MESH Computers was founded in 1987. During its first 20 years in business, computers could only be purchased directly from MESH; however, in November 2006, MESH began to sell through major retailers like Comet.

MESH Computers also sold its products to resellers in the UK such, as Ebuyer.
In 2009, Mesh announced the MESH Cute home theatre PC.

The BBC created a series of programmes to teach school children about computer technology and advanced production techniques in a modern factory setting. MESH was filmed as one of the examples, alongside Rolls-Royce and Coca-Cola.

MESH was one of the last of the major UK PC manufacturers to create custom-built PCs for end users. At its peak, the mainstream market was full of local brands like Evesham Technology, Granville Technology (Tiny/Time), Elonex, Opus, Cube Enterprises, MJN and Dan; most of them shut down in the Great Recession.
Viglen and RM Plc continued to operate, but specialised in education systems.

In 2010, MESH Computers was voted PC Manufacturer of the Year by both Computer Shopper magazine and the Expert Reviews website.

===Administration in 2011===
On 31 May 2011, it was announced that MESH Computers had gone into administration under the law firm MacIntyre Hudson and that key assets had been bought by components firm PC Peripherals, owned by Reza Jafari. At that time, MESH had about 150 employees, and operated from Staples Corner, London.

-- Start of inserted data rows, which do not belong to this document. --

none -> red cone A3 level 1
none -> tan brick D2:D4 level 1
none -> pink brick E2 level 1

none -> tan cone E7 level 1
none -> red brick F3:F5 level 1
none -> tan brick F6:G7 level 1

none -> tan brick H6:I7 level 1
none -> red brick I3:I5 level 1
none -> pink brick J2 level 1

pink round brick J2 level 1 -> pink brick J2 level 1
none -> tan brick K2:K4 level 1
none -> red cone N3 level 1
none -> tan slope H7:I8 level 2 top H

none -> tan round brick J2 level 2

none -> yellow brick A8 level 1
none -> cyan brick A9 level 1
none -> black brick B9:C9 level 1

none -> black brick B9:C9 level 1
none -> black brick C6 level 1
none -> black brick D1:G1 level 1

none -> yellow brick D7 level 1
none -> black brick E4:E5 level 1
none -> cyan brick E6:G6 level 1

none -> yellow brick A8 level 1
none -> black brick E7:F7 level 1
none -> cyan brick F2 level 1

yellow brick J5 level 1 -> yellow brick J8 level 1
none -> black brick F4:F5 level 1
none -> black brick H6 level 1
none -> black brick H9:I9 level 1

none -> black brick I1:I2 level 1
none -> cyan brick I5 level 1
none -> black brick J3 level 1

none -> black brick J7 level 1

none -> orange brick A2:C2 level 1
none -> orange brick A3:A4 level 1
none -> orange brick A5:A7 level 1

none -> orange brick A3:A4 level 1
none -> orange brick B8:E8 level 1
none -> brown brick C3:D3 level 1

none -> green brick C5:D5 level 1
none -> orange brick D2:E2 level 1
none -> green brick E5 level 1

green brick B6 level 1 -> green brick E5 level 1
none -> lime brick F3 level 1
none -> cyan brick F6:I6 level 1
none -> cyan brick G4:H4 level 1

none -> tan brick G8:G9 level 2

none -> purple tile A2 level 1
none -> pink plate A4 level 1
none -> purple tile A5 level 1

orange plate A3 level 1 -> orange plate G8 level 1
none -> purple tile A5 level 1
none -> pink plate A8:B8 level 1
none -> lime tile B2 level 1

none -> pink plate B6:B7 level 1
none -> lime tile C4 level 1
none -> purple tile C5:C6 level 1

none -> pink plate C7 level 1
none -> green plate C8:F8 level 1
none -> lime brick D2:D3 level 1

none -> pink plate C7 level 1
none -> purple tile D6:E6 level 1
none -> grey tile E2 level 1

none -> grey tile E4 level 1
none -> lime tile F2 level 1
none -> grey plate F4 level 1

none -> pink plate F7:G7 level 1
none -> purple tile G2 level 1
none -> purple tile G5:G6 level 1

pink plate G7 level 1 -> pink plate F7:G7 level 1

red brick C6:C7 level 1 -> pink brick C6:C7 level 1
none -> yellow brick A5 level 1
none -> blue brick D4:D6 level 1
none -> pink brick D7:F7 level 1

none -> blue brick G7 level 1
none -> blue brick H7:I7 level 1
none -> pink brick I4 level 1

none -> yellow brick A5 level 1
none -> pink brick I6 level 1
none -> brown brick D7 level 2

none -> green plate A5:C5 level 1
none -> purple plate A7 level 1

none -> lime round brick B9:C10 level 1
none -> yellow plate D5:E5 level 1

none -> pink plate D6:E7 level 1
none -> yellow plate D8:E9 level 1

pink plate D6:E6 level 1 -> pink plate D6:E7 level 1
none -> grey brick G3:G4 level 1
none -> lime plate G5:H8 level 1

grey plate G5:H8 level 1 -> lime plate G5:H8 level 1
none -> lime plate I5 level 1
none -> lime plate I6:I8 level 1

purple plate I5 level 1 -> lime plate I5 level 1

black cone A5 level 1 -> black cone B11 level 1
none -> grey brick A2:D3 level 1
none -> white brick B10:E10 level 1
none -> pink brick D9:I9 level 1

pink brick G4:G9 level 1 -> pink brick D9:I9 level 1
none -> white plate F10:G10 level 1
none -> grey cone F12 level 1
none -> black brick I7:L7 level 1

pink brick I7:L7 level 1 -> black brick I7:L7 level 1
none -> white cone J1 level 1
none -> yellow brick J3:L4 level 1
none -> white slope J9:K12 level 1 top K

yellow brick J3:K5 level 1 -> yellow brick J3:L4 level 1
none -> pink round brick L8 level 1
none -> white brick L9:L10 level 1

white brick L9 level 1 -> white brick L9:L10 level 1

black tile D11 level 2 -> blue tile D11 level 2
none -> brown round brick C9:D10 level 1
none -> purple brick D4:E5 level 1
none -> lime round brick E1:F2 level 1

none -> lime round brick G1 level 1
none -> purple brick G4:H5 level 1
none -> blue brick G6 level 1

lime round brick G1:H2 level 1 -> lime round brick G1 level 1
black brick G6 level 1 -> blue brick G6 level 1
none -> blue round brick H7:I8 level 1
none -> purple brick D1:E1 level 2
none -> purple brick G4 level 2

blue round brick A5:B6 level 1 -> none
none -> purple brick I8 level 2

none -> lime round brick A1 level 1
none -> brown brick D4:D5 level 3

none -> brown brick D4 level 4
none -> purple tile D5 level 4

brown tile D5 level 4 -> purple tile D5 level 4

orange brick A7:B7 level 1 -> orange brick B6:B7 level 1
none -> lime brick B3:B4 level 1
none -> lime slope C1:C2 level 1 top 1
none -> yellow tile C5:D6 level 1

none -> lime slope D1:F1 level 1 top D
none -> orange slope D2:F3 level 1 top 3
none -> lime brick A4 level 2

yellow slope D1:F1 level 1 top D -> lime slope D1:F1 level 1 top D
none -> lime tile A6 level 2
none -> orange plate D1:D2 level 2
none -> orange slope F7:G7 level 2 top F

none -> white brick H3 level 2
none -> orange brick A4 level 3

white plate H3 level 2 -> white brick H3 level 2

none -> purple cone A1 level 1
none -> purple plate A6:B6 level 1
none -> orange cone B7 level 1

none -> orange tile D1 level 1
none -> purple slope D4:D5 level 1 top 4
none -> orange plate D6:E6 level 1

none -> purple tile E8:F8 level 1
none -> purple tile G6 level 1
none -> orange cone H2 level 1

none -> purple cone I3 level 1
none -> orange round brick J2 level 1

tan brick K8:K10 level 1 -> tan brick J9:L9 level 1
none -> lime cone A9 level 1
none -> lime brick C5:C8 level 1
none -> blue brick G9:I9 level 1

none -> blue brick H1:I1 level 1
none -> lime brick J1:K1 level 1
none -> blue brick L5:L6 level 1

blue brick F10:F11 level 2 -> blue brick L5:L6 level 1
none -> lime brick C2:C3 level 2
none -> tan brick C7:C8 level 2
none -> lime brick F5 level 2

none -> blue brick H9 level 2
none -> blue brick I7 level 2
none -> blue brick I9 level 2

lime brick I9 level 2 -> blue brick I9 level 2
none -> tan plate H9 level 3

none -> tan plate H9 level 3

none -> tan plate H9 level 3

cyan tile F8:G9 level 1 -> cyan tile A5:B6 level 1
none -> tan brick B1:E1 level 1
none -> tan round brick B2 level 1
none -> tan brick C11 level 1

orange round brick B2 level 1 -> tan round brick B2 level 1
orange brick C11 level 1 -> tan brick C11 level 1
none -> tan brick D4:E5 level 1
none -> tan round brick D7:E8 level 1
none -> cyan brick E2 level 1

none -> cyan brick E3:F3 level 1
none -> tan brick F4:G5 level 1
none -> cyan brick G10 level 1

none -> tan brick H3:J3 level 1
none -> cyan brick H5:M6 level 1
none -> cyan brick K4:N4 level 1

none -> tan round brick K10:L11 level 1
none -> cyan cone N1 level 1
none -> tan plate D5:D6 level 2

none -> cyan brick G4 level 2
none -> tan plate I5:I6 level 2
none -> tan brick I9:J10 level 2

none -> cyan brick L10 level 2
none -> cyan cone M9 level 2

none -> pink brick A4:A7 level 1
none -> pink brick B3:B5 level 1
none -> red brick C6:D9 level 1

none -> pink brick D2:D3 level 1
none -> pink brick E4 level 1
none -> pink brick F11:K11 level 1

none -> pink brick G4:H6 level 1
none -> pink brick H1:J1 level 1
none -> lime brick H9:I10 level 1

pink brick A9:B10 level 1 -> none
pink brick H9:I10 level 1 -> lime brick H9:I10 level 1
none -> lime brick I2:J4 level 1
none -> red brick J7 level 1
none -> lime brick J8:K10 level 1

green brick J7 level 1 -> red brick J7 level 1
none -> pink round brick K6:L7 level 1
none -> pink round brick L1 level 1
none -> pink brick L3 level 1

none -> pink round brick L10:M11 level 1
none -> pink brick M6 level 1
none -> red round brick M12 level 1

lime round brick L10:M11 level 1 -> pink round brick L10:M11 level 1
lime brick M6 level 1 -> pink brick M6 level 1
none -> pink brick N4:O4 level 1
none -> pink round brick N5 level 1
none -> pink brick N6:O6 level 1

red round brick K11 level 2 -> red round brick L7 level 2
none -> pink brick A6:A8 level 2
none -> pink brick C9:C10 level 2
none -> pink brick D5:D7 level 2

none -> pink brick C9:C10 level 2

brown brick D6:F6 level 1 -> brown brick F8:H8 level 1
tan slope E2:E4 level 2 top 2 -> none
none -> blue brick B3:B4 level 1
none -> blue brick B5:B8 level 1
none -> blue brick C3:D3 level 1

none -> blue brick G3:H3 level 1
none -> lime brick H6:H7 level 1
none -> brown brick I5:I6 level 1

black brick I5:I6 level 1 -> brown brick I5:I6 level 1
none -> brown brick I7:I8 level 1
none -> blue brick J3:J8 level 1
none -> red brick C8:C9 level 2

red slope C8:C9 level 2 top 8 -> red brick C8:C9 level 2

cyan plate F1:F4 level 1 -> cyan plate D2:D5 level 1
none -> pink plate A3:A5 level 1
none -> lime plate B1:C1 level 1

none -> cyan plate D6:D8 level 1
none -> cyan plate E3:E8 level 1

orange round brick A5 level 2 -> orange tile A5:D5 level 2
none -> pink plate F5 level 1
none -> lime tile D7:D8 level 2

==Continued operation of brand name==
The "MESH Computers" brand name was sold the day following going into administration, to components distributor PC Peripherals Ltd. In February 2012, the owner of MESH (also its largest creditor) at the time it went into administration, Mehdi Sherafati, was appointed a director of PC Peripherals, effectively regaining control of the brand name.

As of 2024, the "MESH Computers" brand is still being used for selling personal computers, using the same logo and website domain name as the company used in 2011.